The pandemic also underscored the need for managers to care about the “whole human,” he said. That might mean understanding when an employee needs to take time away from their desk to care for an elderly parent, take a pet to a veterinarian or pick up children from school.

And if an employee is having a mental health challenge, the manager needs to be able to listen and then help connect them with the right resources, Hancock explained.

Ultimately, organizations need to remember that “managers have incredible influence over the day-to-day quality of life of their teams,” he said, adding that going forward, organizations should “start to think about selecting managers who have natural aptitude in these areas.”

Hybrid challenges

Managers’ communications skills have become particularly critical in today’s world of hybrid working.

When everyone is working in the office, managers can walk around and check on employees, see what they are working on and celebrate victories, said Steve Ingalls, president and CEO of Catalyzer, a leadership development and training company.

“That is challenged if we’re not face to face,” he said.

Instead, it’s imperative that managers call remote employees for regular check-in sessions, Ingalls said. Without that, employees will “leave your business because they haven’t been touched.”

Managers also need to work to establish trust between team members who are working in different locations, Ingalls says.

When workers are in the same location, they can see their colleagues working and getting results. “People sitting next to each other trust just by proximity,” but now managers need to “provide opportunities for hybrid workers to interact and build relationships,” Ingalls said.

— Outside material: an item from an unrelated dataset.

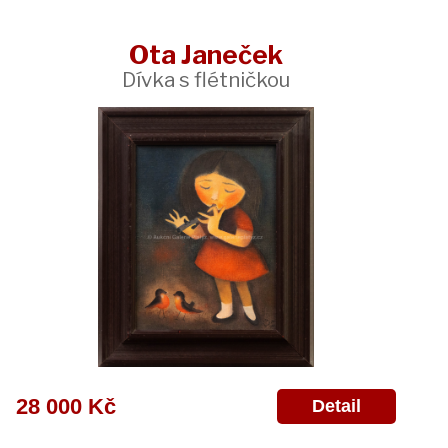
Ota Janeček
Dívka s flétničkou
28 000 Kč
Detail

That can come through organizing events such as potlucks and parties. When remote and hybrid workers come into the office for such activities they are often “pleasantly surprised and energized by these things,” he said.

Building relationships and trust can help employees feel good about their future with the company. Indeed, providing opportunities for career development for all employees, regardless of whether they are working in the office or remotely, is crucial.

Forrester’s Tynan said that exit interviews have found that the lack of opportunities for career development “is almost always at the top of the list for why people leave organizations.”

Training is key

Training managers is critical if they are expected to effectively manage today’s hybrid workforce.

That includes learning such skills as how to run a hybrid meeting so everyone is included, and it means organizations must provide the right technology to foster collaboration, Tynan said.

Companies can develop in-house leadership development programs or bring in outside consultants. But any program must “be grounded in the culture and values of the organization,” Tynan said.

Forrester has found that 65% of companies spend less than $2,500 per manager per year on leadership development skills, according to Tynan, with most of that spent on senior executives, rather than frontline leaders. She said companies should spend more than that and programs should include lower-level managers.

“Every dollar you spend you can see value in,” she said, as management and leadership development “is a journey, not a workshop.”